Whether your child is coming for Physical, Occupational or Speech Therapy, you can expect to see a similar process across disciplines. The evaluating therapist will meet with you and your child to gather information about your child and his or her needs. Once the necessary information is obtained, the therapist will move onto the evaluation portion of the visit. In most cases, the family is welcome to stay in the room for the evaluation, but if the child appears to perform better alone, the family may be asked to step out of the room for certain evaluation tasks. You may also be asked to complete additional paperwork at this time if deemed necessary by evaluating therapist.
Once the evaluation is complete, the therapist will make a recommendation for therapy services. These recommendations are patient specific and may range from the child not requiring services to weekly services to multiple times per week. If therapy services are recommended, the therapist will discuss the focus of treatment with you and will work with you to formulate therapy goals in order to help your child reach his or her maximum potential.
Before you leave our office on your first visit, our staff will work with you to develop a treatment schedule based on therapist recommendations.
If your child is recommended to receive therapy services by one of our skilled clinicians, the treating therapist will provide you with regular feedback throughout the course of treatment so that you have an understanding of your child’s progress.

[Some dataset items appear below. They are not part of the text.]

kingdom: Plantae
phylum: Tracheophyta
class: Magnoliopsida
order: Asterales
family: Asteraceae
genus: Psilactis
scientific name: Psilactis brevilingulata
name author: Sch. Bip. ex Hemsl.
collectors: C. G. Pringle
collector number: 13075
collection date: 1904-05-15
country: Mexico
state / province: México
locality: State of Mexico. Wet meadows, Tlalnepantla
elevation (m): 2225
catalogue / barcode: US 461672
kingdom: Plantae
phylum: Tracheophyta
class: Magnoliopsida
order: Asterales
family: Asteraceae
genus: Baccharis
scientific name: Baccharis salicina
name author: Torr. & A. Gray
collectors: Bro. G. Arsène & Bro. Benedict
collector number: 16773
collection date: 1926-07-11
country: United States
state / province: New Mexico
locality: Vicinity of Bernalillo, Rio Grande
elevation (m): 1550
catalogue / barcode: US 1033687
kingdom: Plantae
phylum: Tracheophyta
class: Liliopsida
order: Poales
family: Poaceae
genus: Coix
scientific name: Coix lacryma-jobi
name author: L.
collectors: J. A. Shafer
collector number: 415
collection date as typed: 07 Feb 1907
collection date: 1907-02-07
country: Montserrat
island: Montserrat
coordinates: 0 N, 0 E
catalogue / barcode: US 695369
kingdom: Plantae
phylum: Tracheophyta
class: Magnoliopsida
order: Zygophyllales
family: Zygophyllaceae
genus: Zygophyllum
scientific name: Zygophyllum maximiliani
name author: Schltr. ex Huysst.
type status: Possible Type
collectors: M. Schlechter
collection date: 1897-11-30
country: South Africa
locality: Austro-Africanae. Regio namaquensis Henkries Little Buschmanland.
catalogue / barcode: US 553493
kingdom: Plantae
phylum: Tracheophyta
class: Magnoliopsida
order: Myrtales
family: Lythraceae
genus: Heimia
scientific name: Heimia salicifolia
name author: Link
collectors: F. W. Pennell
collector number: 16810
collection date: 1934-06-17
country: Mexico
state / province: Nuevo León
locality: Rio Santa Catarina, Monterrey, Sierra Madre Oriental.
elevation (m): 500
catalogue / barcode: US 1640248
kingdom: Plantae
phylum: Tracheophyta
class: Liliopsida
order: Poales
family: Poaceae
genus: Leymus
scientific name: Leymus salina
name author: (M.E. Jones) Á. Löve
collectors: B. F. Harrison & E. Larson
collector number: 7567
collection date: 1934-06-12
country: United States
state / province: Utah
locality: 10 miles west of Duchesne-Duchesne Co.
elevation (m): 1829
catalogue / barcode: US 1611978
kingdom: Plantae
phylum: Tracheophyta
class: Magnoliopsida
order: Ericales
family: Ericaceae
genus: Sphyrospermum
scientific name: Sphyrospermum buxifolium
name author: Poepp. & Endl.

In most cases, you will also be asked to carry out a home exercise program with your child in order to supplement the interventions they are receiving here at CFZ.
Family involvement is crucial in helping your child reach his or her maximum level of success. If at any point during the course of treatment you have questions or concerns about your child’s progress or programming, do not hesitate to discuss these with the treating therapist.
Once your child has met all of his or her therapy goals or it is determined that therapy is no long appropriate, and the treating therapist feels that additional goals are not warranted based on your child’s level of functioning, your child will be recommended for discharge from therapy.